Below are some entries. Work out how many of their lines hold the word "json", and write that number alone.

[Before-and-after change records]

========

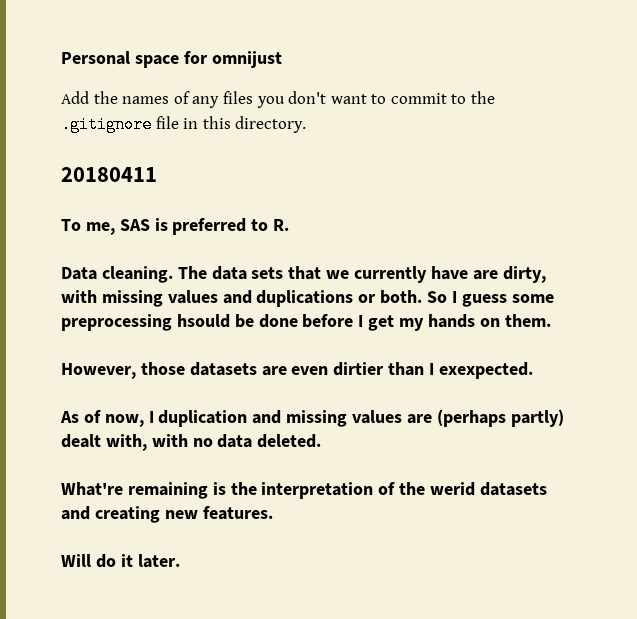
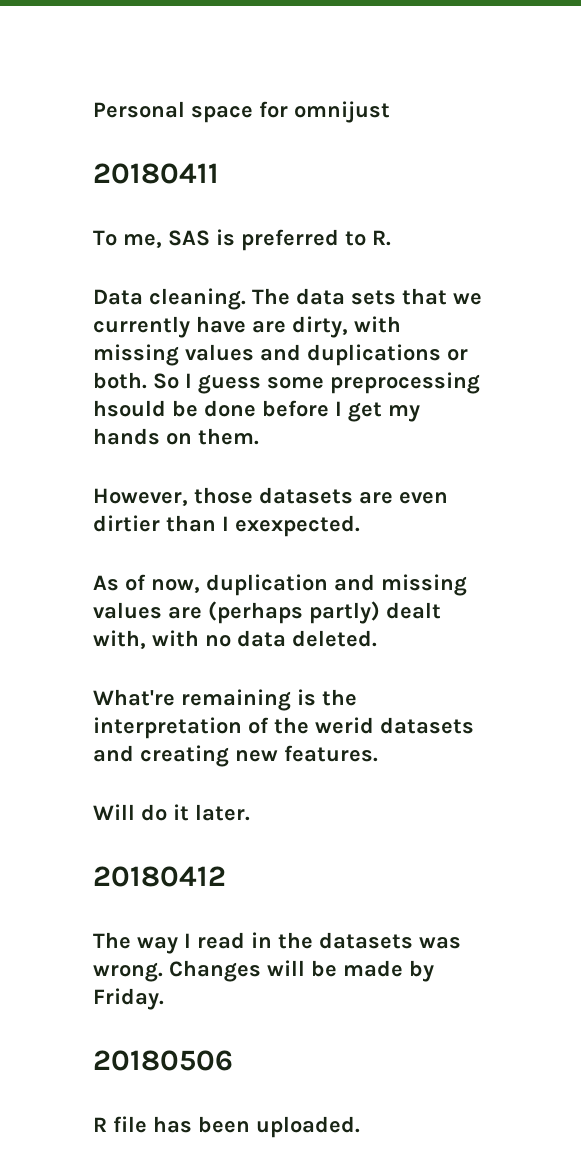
[61,91,496,108] [61,116,307,133] // Add the names of any files you don't want to commit to the .gitignore file in this directory. -> (390, 112) none
[148,411,154,423] I -> (200, 586) none
(180, 561) none -> [93,866,226,887] [93,932,461,954] [93,960,434,982] [93,988,164,1010] [93,1050,233,1071] [93,1116,360,1138] // 20180412 // The way I read in the datasets was wrong. Changes will be made by Friday. // 20180506 // R file has been uploaded.

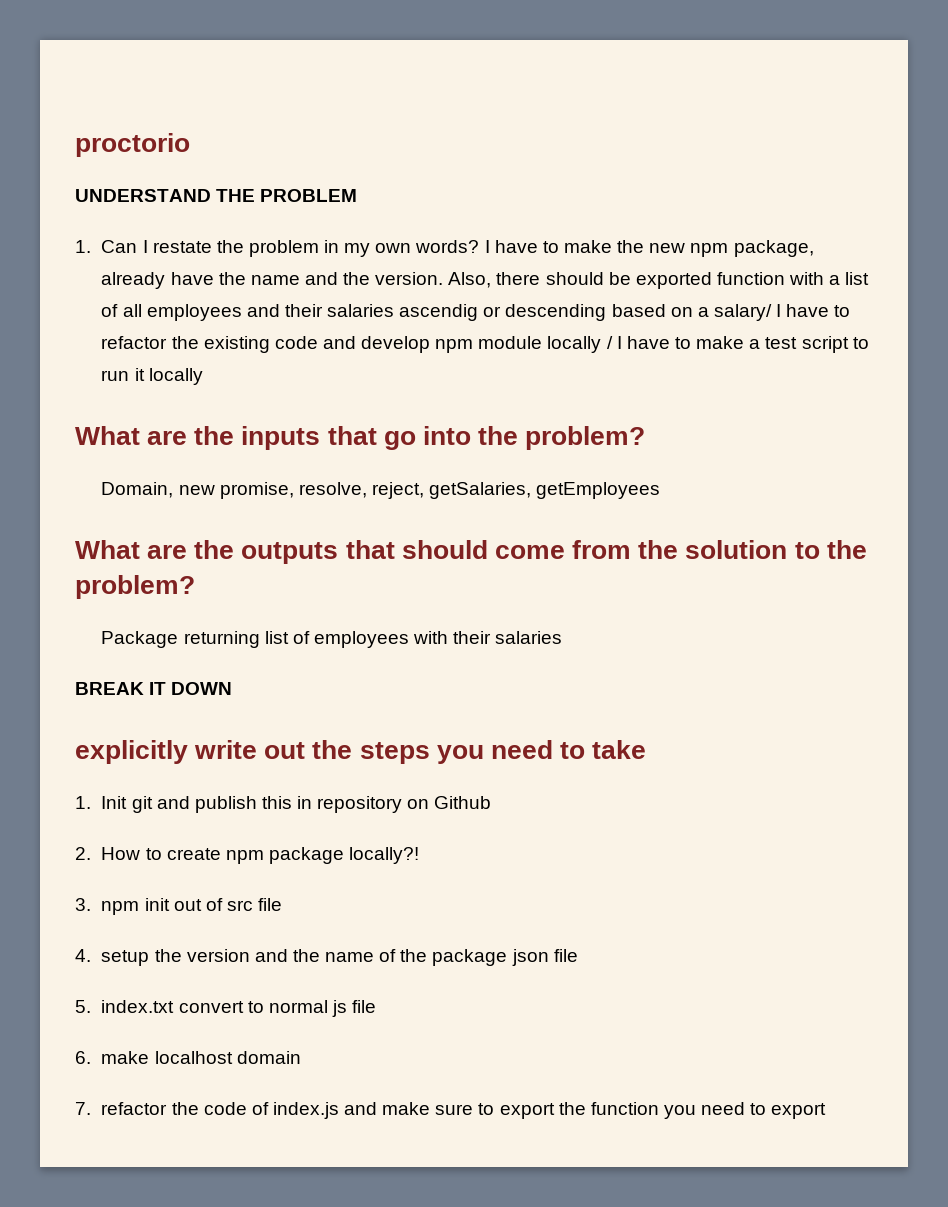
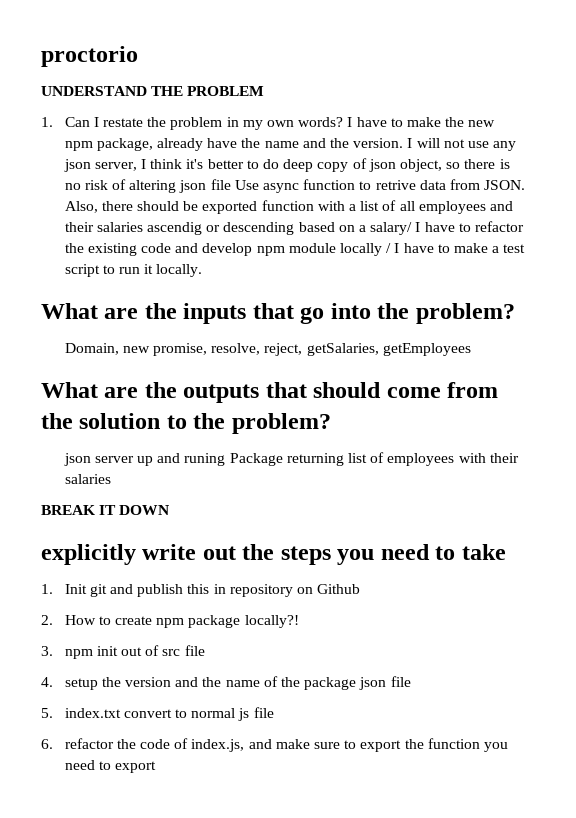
(444, 278) none -> [407,138,517,151] [63,158,510,172] [64,179,526,193] I will not use any json server, I think it's better to do deep copy of json object, so there is no risk of altering json file Use async function to retrive data from JSON.
[148,368,203,385] locally -> [156,264,203,277] locally.
(195, 587) none -> [63,453,226,466] json server up and runing
[101,1051,301,1064] [75,1102,91,1115] make localhost domain // 7. -> (53, 744) none
[272,1102,339,1119] index.js -> [191,739,245,752] index.js,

========

**ANSWER TO THIS EXERCISE**
2